In order to escape the museum grounds, I walked out to the dusty, dry, fast super highway and awaited another super tuk tuk, which drove me to a very cool, old Wat called Chedi Luang. The huge, crumbling central brick Stupa had been an early city navigational point for me and I loved the 4 niches, each with a gold, cross-legged Buddha under a Banyon Tree, and surrounded by elephant carvings. I passed a long, gold reclining Buddha in an open air hut with pigeons in the hut rafters. The very moment that I began wondering if Chedi Luang had pigeon poop problems, a pigeon dropped a large one right next to the Buddha’s belly. Does that seem as inauspicious to you as it did to me???

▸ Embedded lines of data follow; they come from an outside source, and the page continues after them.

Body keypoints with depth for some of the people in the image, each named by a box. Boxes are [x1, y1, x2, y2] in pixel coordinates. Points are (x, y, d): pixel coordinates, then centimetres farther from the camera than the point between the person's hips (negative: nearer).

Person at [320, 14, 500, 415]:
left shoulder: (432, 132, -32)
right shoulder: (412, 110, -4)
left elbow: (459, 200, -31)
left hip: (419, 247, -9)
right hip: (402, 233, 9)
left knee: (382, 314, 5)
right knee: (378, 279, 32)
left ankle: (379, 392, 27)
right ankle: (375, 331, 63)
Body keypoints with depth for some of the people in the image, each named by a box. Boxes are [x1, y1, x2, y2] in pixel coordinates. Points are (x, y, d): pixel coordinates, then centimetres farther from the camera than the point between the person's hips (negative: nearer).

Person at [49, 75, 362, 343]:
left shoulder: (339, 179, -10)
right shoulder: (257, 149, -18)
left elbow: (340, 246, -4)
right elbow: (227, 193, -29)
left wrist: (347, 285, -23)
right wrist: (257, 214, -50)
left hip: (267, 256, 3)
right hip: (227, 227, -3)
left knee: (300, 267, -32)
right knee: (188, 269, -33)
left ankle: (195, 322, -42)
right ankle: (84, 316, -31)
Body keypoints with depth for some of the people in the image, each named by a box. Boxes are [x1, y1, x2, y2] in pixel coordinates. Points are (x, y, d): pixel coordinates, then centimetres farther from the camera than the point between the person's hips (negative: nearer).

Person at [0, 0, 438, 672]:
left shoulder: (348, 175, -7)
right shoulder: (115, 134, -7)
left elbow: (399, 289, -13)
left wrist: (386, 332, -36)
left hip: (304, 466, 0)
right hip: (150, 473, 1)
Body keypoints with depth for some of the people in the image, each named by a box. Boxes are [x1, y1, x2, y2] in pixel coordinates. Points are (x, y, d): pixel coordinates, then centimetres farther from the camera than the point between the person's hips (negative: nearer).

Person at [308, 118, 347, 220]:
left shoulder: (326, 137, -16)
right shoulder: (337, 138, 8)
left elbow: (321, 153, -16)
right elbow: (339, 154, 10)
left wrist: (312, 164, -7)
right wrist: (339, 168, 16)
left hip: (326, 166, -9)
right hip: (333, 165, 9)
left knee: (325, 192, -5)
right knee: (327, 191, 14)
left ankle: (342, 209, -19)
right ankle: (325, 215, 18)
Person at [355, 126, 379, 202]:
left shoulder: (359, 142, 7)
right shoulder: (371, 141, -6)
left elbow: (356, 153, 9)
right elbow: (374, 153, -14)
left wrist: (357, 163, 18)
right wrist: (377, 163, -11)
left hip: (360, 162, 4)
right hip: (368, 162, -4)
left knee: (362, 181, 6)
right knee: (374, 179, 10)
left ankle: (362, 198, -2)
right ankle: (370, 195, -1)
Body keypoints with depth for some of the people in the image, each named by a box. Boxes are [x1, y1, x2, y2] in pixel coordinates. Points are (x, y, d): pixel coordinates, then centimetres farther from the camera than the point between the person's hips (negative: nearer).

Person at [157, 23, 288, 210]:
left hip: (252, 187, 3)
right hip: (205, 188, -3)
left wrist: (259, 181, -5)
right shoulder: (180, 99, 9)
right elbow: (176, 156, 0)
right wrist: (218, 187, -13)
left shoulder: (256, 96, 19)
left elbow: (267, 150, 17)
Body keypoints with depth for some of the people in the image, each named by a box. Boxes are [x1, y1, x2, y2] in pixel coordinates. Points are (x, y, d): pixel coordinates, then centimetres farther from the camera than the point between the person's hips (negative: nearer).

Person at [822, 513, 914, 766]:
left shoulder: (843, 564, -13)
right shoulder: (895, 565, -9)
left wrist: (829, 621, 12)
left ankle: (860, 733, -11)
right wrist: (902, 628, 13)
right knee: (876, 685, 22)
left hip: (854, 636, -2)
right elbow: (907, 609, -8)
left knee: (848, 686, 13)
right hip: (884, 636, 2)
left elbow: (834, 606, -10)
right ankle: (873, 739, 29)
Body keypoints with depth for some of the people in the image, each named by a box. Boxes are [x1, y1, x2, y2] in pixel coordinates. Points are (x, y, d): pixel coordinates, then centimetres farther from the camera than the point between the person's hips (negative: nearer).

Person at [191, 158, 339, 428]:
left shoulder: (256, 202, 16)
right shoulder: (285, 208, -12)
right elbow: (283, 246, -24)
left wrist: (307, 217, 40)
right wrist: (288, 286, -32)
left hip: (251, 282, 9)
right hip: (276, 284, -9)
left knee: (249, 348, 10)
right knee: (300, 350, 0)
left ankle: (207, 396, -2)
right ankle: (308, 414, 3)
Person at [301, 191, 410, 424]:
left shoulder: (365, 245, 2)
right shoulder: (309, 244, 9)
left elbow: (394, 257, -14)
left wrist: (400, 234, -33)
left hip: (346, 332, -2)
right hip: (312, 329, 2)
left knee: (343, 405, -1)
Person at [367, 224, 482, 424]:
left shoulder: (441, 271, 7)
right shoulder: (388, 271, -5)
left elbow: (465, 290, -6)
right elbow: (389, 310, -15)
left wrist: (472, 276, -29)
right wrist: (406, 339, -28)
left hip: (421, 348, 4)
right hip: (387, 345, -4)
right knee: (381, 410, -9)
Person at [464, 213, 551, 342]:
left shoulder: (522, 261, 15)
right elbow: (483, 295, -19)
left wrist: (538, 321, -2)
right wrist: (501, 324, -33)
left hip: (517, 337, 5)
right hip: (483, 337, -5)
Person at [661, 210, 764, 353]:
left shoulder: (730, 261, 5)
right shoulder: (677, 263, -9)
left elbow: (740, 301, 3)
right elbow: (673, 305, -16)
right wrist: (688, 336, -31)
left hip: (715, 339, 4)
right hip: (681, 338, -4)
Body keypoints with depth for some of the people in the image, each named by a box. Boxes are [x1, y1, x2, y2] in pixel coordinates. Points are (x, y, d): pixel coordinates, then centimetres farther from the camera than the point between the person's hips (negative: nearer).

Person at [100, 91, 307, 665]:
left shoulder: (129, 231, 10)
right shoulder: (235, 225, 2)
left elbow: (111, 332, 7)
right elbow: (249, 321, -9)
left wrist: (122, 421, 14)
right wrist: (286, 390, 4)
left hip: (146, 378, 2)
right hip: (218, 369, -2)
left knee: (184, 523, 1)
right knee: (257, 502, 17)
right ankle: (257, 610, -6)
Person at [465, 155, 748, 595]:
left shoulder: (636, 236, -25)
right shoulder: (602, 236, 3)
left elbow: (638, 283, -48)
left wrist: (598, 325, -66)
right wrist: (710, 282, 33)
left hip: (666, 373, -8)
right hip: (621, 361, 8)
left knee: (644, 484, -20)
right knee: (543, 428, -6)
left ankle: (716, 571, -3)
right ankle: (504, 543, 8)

I picked up my laundry and then walked one last time in the direction of Paddy Fields. I stopped for a plate of glass noodle salad (mediocre at best) and did manage to visit the major Wat located just around the corner called Wat Phra Singh – which was an amazing, well-decorated temple complex where I was in time to hear the monks called to prayer by a peal of a large, deep bell and to hear the resulting chants from the windows of a temple. Yet time was slipping away so I made my way back to the hotel but as I did, I didn’t want to miss a single miscellaneous detail: the Chinese funeral shops, advertisements re: babies/mosquitoes/malaria, T.I.T.S. radio (the only English radio station in Chang Mai) (shake head), the diligent street cleaners with straw hats and handkerchiefs protecting their faces, the Thai market where I had tried a green panadanus leaf cake (texture gelatin, taste really good), and gloated that I finally, finally had mastered how to get negotiate a ride and destination around the city.

Upon my return, naturally I showered and zipped my suitcase closed, said good-bye and thank you to Paddy Fields, hitched a ride to a tea place for a snack (chocolate waffles + mint/green tea), and was still in plenty of time for my train to Bangkok.

My assigned seat positioned me so that my back was to Chang Mai. And as the train slid away from Chang Mai, my mind acknowledged my departure while already racing ahead of the train to Bangkok and beyond.